Texto fornecido:
• • •
A Sicília o é em rovine: Il Gattopardo (1963), de Luchino Visconti
Jamais conheci a Sicília, mas fui aos filmes de Luchino Visconti. Tudo que sei sobre ela está relacionado a alguns itens dos quais cito mapas, alguns artigos e eventualmente uns romances do Vittorini, Verga e filmes de um Pietro Germi ou Visconti. Acrescentaria figuras num livro de arte ou arquitetura ou de história e os guias de viagem. De fato quem me formou sobre a Sicília foi Visconti. Embora não tenha sido num filme dele que vi a ilha pela primeira vez, foram suas as imagens que impregnaram, na minha mente, desde a fita La Terra Trema, de 1949, a ideia da Sicília que tenho desde então: ali, tudo o é em ruína. Isso retorna em Il Gattopardo, de 1963, que tive o prazer de rever.
Entenda-se que com isso não faço um diagnóstico da Sicília real atual ou mesmo de sua história. Pelo contrário, trata-se de uma ilha-imagem que surge mediada pelos sonhos do cinema, constituída pela sensibilidade de Visconti. A impressão é que se em Vittorini tudo ali é exatamente igual como se tornou um dia, e por isso a Sicília parece velha e arcaica, semi-arruinada; em Visconti, tudo ali já surgiu como ruína, pois a condição siciliana parece ter sido nascer velha, pobre e gasta. A estonteante paisagem recortada por Visconti em Il Gattopardo faz das localidades sicilianas um acervo de imagens nos quais as ruas antigas, as casas gastas, a pobreza aparente, o ambiente ensolarado, o uso constante dos amarelos, as locações sempre no verão seco, a luz sempre forte dos exteriores, os interiores de casas e palácios sempre iluminados, enfim, tudo se combina para criar um mundo ideal do sempre-mesmo, um “mesmo” também sempre-velho e ancestral, como se a única casa do Tempo fosse sempre as ruínas da casa.
• • •
Dados extraídos:
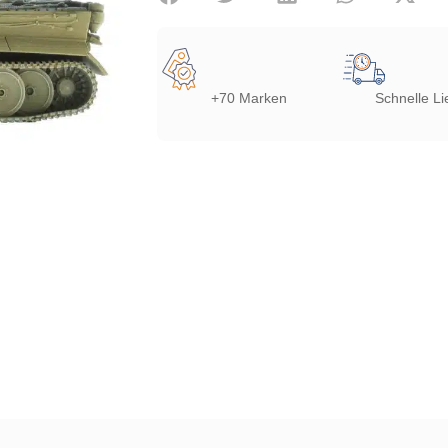
+70 Marken
Schnelle Li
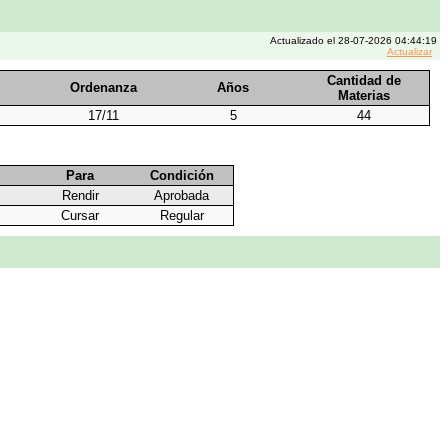
Actualizado el 28-07-2026 04:44:19
Actualizar
Cantidad de
Ordenanza
Años
Materias
17/11
5
44
Para
Condición
Rendir
Aprobada
Cursar
Regular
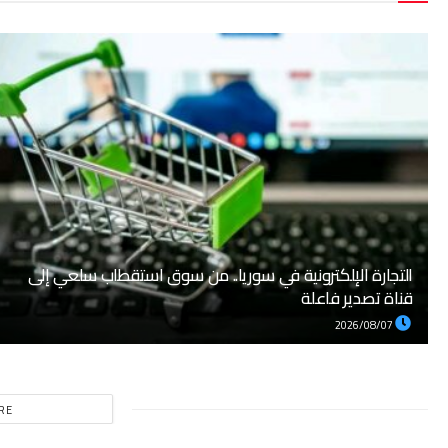
التجارة الإلكترونية في سوريا.. من سوق استقطاب سلعي إلى
قناة تصدير فاعلة
2026/08/07
RE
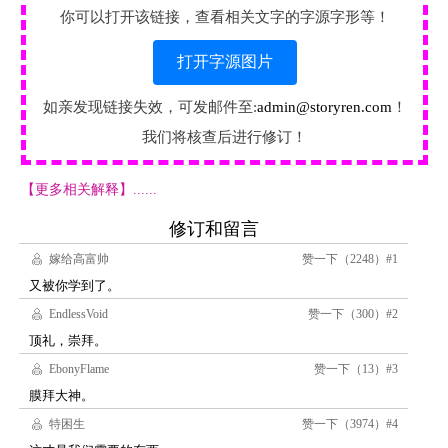
你可以打开该链接，查看相关文字的字源字形等！
打开字源图片
如亲发现链接失效，可发邮件至:
admin@storyren.com
！
我们将核查后进行修订！
【更多相关解释】......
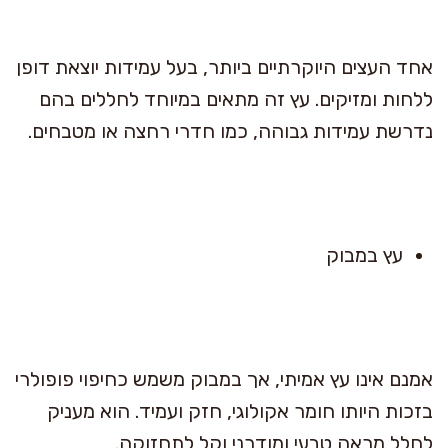
אחד העצים היוקרתיים ביותר, בעל עמידות יוצאת דופן
ללחות ומזיקים. עץ זה מתאים במיוחד לחללים בהם
נדרשת עמידות גבוהה, כמו חדרי רחצה או מטבחים.
עץ במבוק
אמנם אינו עץ אמיתי, אך במבוק משמש כחיפוי פופולרי
בזכות היותו חומר אקולוגי, חזק ועמיד. הוא מעניק
לחלל מראה טבעי ומודרני וקל לתחזוקה.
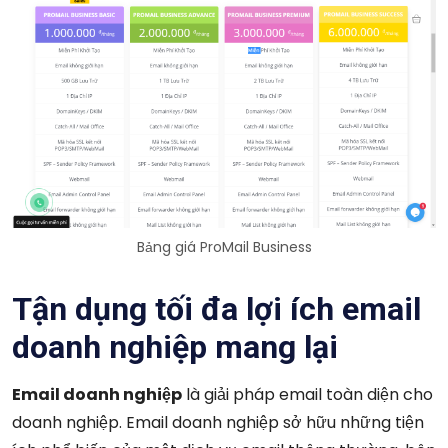
Bảng giá ProMail Business
Tận dụng tối đa lợi ích email
doanh nghiệp mang lại
Email doanh nghiệp
là giải pháp email toàn diện cho
doanh nghiệp. Email doanh nghiệp sở hữu những tiện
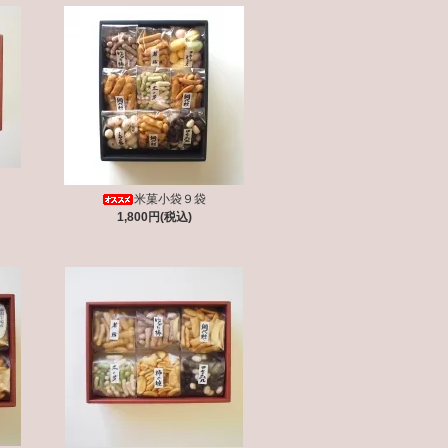
米菓小袋９袋
1,800円(税込)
• • •
Tarefa A: Passe para uma lista JSON de strings o trecho da listagem que vai da linha com "אחד העצים היוקרתיים" até o fim da listagem, com uma string por linha e sem as linhas em branco. Deixe as imagens fora da resposta.
Tarefa B: Escreva a continuação do texto sobre a Sicília nos filmes de Visconti, começando logo depois da última frase dele.

Resposta A:
[
  "אחד העצים היוקרתיים ביותר, בעל עמידות יוצאת דופן",
  "ללחות ומזיקים. עץ זה מתאים במיוחד לחללים בהם",
  "נדרשת עמידות גבוהה, כמו חדרי רחצה או מטבחים.",
  "עץ במבוק",
  "אמנם אינו עץ אמיתי, אך במבוק משמש כחיפוי פופולרי",
  "בזכות היותו חומר אקולוגי, חזק ועמיד. הוא מעניק",
  "לחלל מראה טבעי ומודרני וקל לתחזוקה.",
  "Bảng giá ProMail Business",
  "Tận dụng tối đa lợi ích email",
  "doanh nghiệp mang lại",
  "Email doanh nghiệp",
  "là giải pháp email toàn diện cho",
  "doanh nghiệp. Email doanh nghiệp sở hữu những tiện",
  "米菓小袋９袋",
  "1,800円(税込)"
]

Resposta B:
O príncipe Don Fabrizio Salina é o melancólico sábio que antevê que o tempo é cíclico e não uma linha de progresso. O Risorgimento, mais conhecido como a unificação italiana ocorrida nos anos 1860, parece-lhe como um raio de esperança natimorto. Salina secretamente se entusiasma com os garibaldini, mas como bom aristocrata sabe que não pode arriscar perder seu espaço e por isso investe em Tancredi, seu sobrinho amado, aquele que tem, em parte, a vida que Salina gostaria de ter tido. O príncipe é uma personalidade solar e poderosa, vivida lindamente por Burt Lancaster. Ele esmaga toda a sua família com sua autoridade, uma vez que todos o amam, admiram e seguem sem questionar. Exceto Tancredi, um sensual e ambicioso personagem vivido por Alain Delon, que surge pró-Garibaldi e termina ingressando no exército unificado que passaria a perseguir os renascentes das forças populares garibaldinas. Salina se identifica com Tancredi no seu ímpeto, mas meio que se decepciona quando este ingressa no exército.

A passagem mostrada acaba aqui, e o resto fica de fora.